■ EXTRACTED INFORMATION:
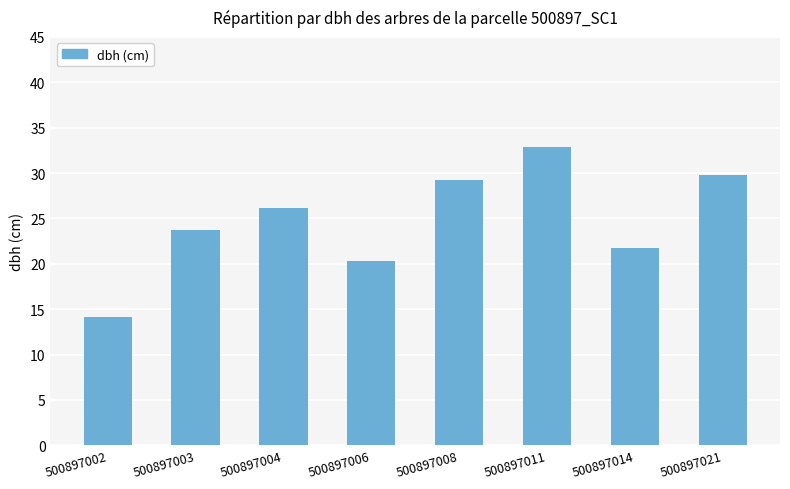

Which category has the highest value across all series?

500897011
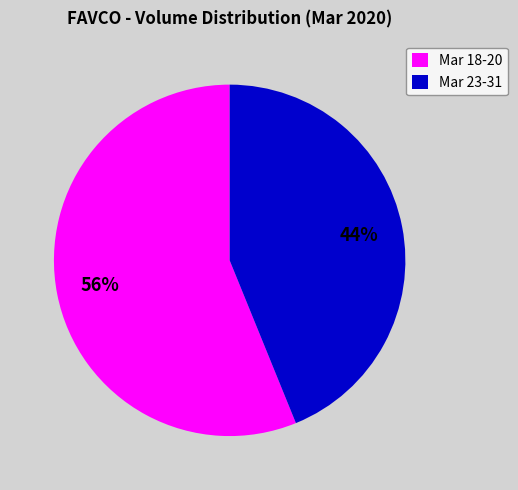

Is the sum of Mar 23-31 and Mar 18-20 greater than half?

Yes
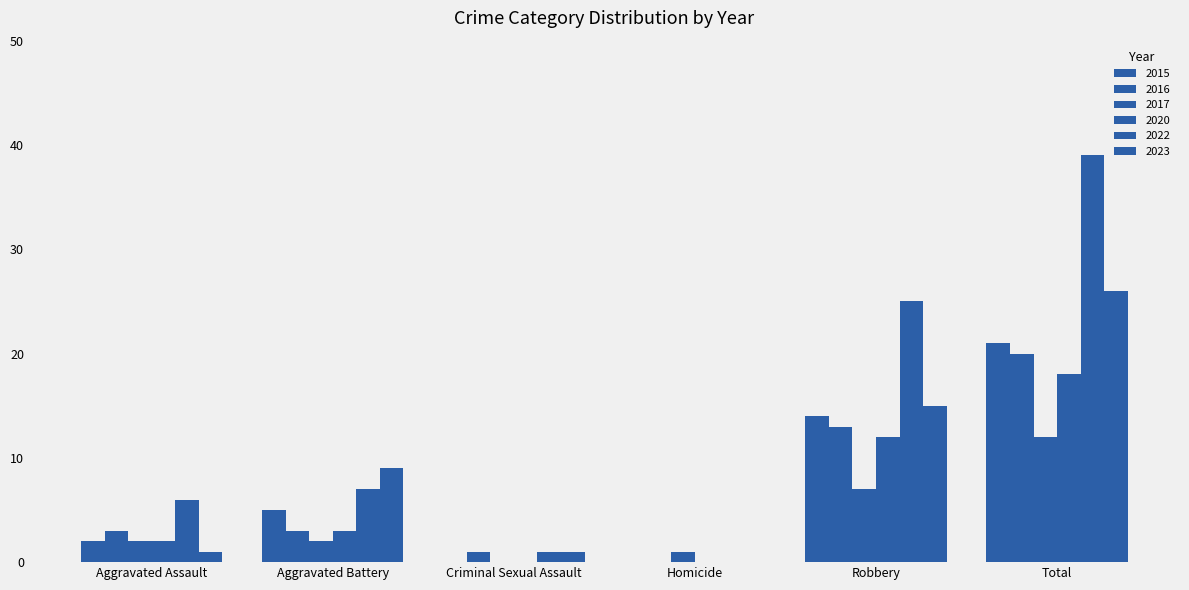

What is the difference between the second highest and minimum values in the 2016 series?

13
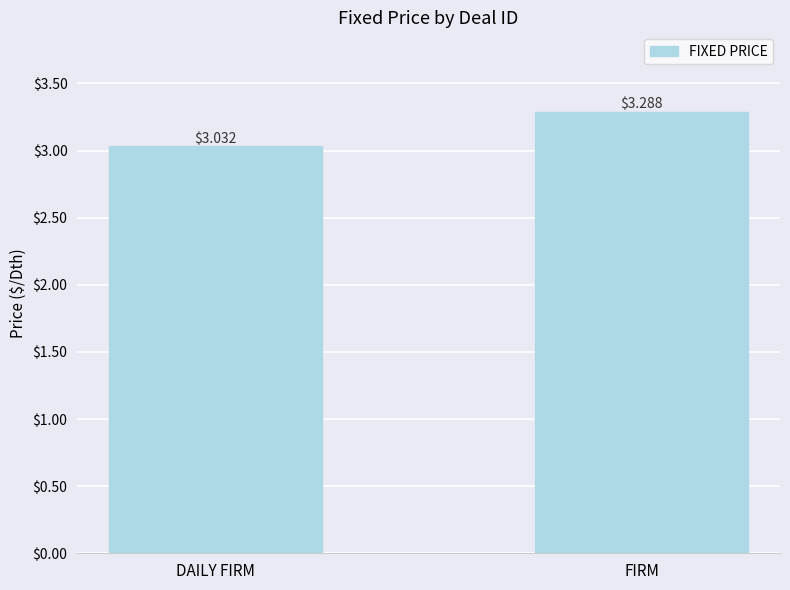

True or false: the data shows 4.5 at DAILY FIRM.

False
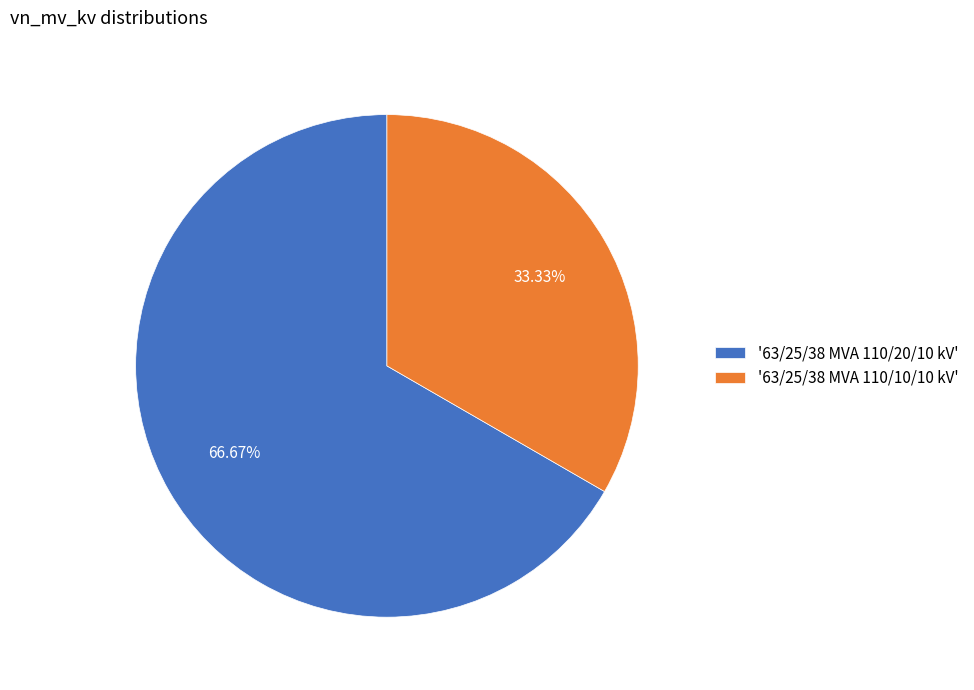

Combined, do '63/25/38 MVA 110/20/10 kV' and '63/25/38 MVA 110/10/10 kV' account for over 50%?

Yes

■ REQUEST: Rewrite the lines of all the records above, swapping "series" for "data group" wherever it occurs and changing nothing else. Omit the pictures from your answer.

■ ANSWER TO THE PROBLEM:
Which category has the highest value across all data group?

500897011

Is the sum of Mar 23-31 and Mar 18-20 greater than half?

Yes

What is the difference between the second highest and minimum values in the 2016 data group?

13

True or false: the data shows 4.5 at DAILY FIRM.

False

Combined, do '63/25/38 MVA 110/20/10 kV' and '63/25/38 MVA 110/10/10 kV' account for over 50%?

Yes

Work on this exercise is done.